**RECORDS FOR THIS TASK**
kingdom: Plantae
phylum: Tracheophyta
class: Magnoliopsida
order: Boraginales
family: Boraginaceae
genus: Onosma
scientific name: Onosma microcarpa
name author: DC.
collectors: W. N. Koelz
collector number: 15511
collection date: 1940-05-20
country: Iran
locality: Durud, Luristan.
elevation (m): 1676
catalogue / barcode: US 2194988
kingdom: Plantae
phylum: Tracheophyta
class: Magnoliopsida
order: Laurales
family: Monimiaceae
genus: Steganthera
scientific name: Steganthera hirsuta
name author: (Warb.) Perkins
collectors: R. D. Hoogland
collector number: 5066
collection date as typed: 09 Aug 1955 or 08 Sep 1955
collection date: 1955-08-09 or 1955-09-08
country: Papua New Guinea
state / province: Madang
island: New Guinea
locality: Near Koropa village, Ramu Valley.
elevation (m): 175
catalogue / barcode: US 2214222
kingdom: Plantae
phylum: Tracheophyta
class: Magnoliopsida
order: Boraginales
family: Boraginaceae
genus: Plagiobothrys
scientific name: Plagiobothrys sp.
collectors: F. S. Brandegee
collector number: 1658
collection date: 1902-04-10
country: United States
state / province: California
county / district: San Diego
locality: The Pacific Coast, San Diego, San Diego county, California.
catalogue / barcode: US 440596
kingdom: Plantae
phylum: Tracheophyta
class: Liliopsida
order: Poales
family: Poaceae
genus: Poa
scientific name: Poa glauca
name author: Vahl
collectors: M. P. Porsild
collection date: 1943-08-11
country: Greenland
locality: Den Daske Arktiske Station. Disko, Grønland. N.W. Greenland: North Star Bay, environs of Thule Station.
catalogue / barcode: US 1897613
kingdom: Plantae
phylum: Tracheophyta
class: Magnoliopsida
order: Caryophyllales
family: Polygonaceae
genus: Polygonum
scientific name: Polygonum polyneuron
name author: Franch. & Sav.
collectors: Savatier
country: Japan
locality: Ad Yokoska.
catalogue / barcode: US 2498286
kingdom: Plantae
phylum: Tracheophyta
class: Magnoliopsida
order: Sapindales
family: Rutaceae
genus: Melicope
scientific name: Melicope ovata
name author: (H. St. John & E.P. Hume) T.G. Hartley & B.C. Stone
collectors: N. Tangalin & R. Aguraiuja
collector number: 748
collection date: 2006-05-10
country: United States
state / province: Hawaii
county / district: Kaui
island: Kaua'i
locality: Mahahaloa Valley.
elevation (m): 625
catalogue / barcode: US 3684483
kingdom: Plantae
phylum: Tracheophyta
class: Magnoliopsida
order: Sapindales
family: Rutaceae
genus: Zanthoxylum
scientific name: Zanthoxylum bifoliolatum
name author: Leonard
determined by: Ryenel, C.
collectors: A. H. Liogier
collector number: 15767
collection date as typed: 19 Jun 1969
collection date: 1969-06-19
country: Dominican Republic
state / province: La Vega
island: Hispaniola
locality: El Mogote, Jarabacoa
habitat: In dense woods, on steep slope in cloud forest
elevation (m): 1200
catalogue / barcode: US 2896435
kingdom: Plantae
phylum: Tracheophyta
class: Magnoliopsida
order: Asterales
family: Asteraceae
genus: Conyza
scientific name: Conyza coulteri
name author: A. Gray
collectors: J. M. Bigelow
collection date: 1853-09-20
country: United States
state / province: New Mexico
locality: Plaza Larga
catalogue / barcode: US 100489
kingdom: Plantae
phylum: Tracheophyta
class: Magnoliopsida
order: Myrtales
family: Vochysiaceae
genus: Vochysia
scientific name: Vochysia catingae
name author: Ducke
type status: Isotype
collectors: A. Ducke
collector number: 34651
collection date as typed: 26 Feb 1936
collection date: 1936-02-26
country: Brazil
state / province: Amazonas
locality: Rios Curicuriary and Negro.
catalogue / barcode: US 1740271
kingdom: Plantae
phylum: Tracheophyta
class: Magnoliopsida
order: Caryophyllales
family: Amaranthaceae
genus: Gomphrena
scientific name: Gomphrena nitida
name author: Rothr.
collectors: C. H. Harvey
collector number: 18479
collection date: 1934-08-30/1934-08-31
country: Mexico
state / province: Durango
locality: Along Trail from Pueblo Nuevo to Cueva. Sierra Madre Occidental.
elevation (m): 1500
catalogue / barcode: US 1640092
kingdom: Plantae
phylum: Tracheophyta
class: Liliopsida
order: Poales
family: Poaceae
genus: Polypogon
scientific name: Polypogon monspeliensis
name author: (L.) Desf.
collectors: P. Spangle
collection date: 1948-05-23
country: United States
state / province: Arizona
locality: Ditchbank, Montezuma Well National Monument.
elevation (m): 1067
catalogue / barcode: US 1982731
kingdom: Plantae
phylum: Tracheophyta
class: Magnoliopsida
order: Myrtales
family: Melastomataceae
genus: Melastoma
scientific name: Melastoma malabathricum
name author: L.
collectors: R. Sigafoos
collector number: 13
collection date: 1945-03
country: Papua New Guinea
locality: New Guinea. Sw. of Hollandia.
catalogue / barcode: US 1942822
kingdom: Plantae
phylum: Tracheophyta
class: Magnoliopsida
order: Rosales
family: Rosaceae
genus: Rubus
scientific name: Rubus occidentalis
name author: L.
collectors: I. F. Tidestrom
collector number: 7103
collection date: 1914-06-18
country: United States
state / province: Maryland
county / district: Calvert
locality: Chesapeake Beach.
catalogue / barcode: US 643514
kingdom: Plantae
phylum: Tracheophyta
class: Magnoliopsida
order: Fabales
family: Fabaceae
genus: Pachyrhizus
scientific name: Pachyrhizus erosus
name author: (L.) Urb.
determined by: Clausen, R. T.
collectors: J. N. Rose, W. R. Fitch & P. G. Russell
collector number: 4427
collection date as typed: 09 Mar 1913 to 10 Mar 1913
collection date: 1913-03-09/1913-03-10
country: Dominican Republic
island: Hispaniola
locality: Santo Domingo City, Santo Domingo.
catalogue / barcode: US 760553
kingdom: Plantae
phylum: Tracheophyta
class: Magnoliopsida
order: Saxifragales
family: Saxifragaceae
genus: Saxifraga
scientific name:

**WORK REQUIRED**
Can you rewrite all the lines in the rows above as one numbered list, leaving out any blank lines?

**RESULT**
1. kingdom: Plantae
2. phylum: Tracheophyta
3. class: Magnoliopsida
4. order: Boraginales
5. family: Boraginaceae
6. genus: Onosma
7. scientific name: Onosma microcarpa
8. name author: DC.
9. collectors: W. N. Koelz
10. collector number: 15511
11. collection date: 1940-05-20
12. country: Iran
13. locality: Durud, Luristan.
14. elevation (m): 1676
15. catalogue / barcode: US 2194988
16. kingdom: Plantae
17. phylum: Tracheophyta
18. class: Magnoliopsida
19. order: Laurales
20. family: Monimiaceae
21. genus: Steganthera
22. scientific name: Steganthera hirsuta
23. name author: (Warb.) Perkins
24. collectors: R. D. Hoogland
25. collector number: 5066
26. collection date as typed: 09 Aug 1955 or 08 Sep 1955
27. collection date: 1955-08-09 or 1955-09-08
28. country: Papua New Guinea
29. state / province: Madang
30. island: New Guinea
31. locality: Near Koropa village, Ramu Valley.
32. elevation (m): 175
33. catalogue / barcode: US 2214222
34. kingdom: Plantae
35. phylum: Tracheophyta
36. class: Magnoliopsida
37. order: Boraginales
38. family: Boraginaceae
39. genus: Plagiobothrys
40. scientific name: Plagiobothrys sp.
41. collectors: F. S. Brandegee
42. collector number: 1658
43. collection date: 1902-04-10
44. country: United States
45. state / province: California
46. county / district: San Diego
47. locality: The Pacific Coast, San Diego, San Diego county, California.
48. catalogue / barcode: US 440596
49. kingdom: Plantae
50. phylum: Tracheophyta
51. class: Liliopsida
52. order: Poales
53. family: Poaceae
54. genus: Poa
55. scientific name: Poa glauca
56. name author: Vahl
57. collectors: M. P. Porsild
58. collection date: 1943-08-11
59. country: Greenland
60. locality: Den Daske Arktiske Station. Disko, Grønland. N.W. Greenland: North Star Bay, environs of Thule Station.
61. catalogue / barcode: US 1897613
62. kingdom: Plantae
63. phylum: Tracheophyta
64. class: Magnoliopsida
65. order: Caryophyllales
66. family: Polygonaceae
67. genus: Polygonum
68. scientific name: Polygonum polyneuron
69. name author: Franch. & Sav.
70. collectors: Savatier
71. country: Japan
72. locality: Ad Yokoska.
73. catalogue / barcode: US 2498286
74. kingdom: Plantae
75. phylum: Tracheophyta
76. class: Magnoliopsida
77. order: Sapindales
78. family: Rutaceae
79. genus: Melicope
80. scientific name: Melicope ovata
81. name author: (H. St. John & E.P. Hume) T.G. Hartley & B.C. Stone
82. collectors: N. Tangalin & R. Aguraiuja
83. collector number: 748
84. collection date: 2006-05-10
85. country: United States
86. state / province: Hawaii
87. county / district: Kaui
88. island: Kaua'i
89. locality: Mahahaloa Valley.
90. elevation (m): 625
91. catalogue / barcode: US 3684483
92. kingdom: Plantae
93. phylum: Tracheophyta
94. class: Magnoliopsida
95. order: Sapindales
96. family: Rutaceae
97. genus: Zanthoxylum
98. scientific name: Zanthoxylum bifoliolatum
99. name author: Leonard
100. determined by: Ryenel, C.
101. collectors: A. H. Liogier
102. collector number: 15767
103. collection date as typed: 19 Jun 1969
104. collection date: 1969-06-19
105. country: Dominican Republic
106. state / province: La Vega
107. island: Hispaniola
108. locality: El Mogote, Jarabacoa
109. habitat: In dense woods, on steep slope in cloud forest
110. elevation (m): 1200
111. catalogue / barcode: US 2896435
112. kingdom: Plantae
113. phylum: Tracheophyta
114. class: Magnoliopsida
115. order: Asterales
116. family: Asteraceae
117. genus: Conyza
118. scientific name: Conyza coulteri
119. name author: A. Gray
120. collectors: J. M. Bigelow
121. collection date: 1853-09-20
122. country: United States
123. state / province: New Mexico
124. locality: Plaza Larga
125. catalogue / barcode: US 100489
126. kingdom: Plantae
127. phylum: Tracheophyta
128. class: Magnoliopsida
129. order: Myrtales
130. family: Vochysiaceae
131. genus: Vochysia
132. scientific name: Vochysia catingae
133. name author: Ducke
134. type status: Isotype
135. collectors: A. Ducke
136. collector number: 34651
137. collection date as typed: 26 Feb 1936
138. collection date: 1936-02-26
139. country: Brazil
140. state / province: Amazonas
141. locality: Rios Curicuriary and Negro.
142. catalogue / barcode: US 1740271
143. kingdom: Plantae
144. phylum: Tracheophyta
145. class: Magnoliopsida
146. order: Caryophyllales
147. family: Amaranthaceae
148. genus: Gomphrena
149. scientific name: Gomphrena nitida
150. name author: Rothr.
151. collectors: C. H. Harvey
152. collector number: 18479
153. collection date: 1934-08-30/1934-08-31
154. country: Mexico
155. state / province: Durango
156. locality: Along Trail from Pueblo Nuevo to Cueva. Sierra Madre Occidental.
157. elevation (m): 1500
158. catalogue / barcode: US 1640092
159. kingdom: Plantae
160. phylum: Tracheophyta
161. class: Liliopsida
162. order: Poales
163. family: Poaceae
164. genus: Polypogon
165. scientific name: Polypogon monspeliensis
166. name author: (L.) Desf.
167. collectors: P. Spangle
168. collection date: 1948-05-23
169. country: United States
170. state / province: Arizona
171. locality: Ditchbank, Montezuma Well National Monument.
172. elevation (m): 1067
173. catalogue / barcode: US 1982731
174. kingdom: Plantae
175. phylum: Tracheophyta
176. class: Magnoliopsida
177. order: Myrtales
178. family: Melastomataceae
179. genus: Melastoma
180. scientific name: Melastoma malabathricum
181. name author: L.
182. collectors: R. Sigafoos
183. collector number: 13
184. collection date: 1945-03
185. country: Papua New Guinea
186. locality: New Guinea. Sw. of Hollandia.
187. catalogue / barcode: US 1942822
188. kingdom: Plantae
189. phylum: Tracheophyta
190. class: Magnoliopsida
191. order: Rosales
192. family: Rosaceae
193. genus: Rubus
194. scientific name: Rubus occidentalis
195. name author: L.
196. collectors: I. F. Tidestrom
197. collector number: 7103
198. collection date: 1914-06-18
199. country: United States
200. state / province: Maryland
201. county / district: Calvert
202. locality: Chesapeake Beach.
203. catalogue / barcode: US 643514
204. kingdom: Plantae
205. phylum: Tracheophyta
206. class: Magnoliopsida
207. order: Fabales
208. family: Fabaceae
209. genus: Pachyrhizus
210. scientific name: Pachyrhizus erosus
211. name author: (L.) Urb.
212. determined by: Clausen, R. T.
213. collectors: J. N. Rose, W. R. Fitch & P. G. Russell
214. collector number: 4427
215. collection date as typed: 09 Mar 1913 to 10 Mar 1913
216. collection date: 1913-03-09/1913-03-10
217. country: Dominican Republic
218. island: Hispaniola
219. locality: Santo Domingo City, Santo Domingo.
220. catalogue / barcode: US 760553
221. kingdom: Plantae
222. phylum: Tracheophyta
223. class: Magnoliopsida
224. order: Saxifragales
225. family: Saxifragaceae
226. genus: Saxifraga
227. scientific name:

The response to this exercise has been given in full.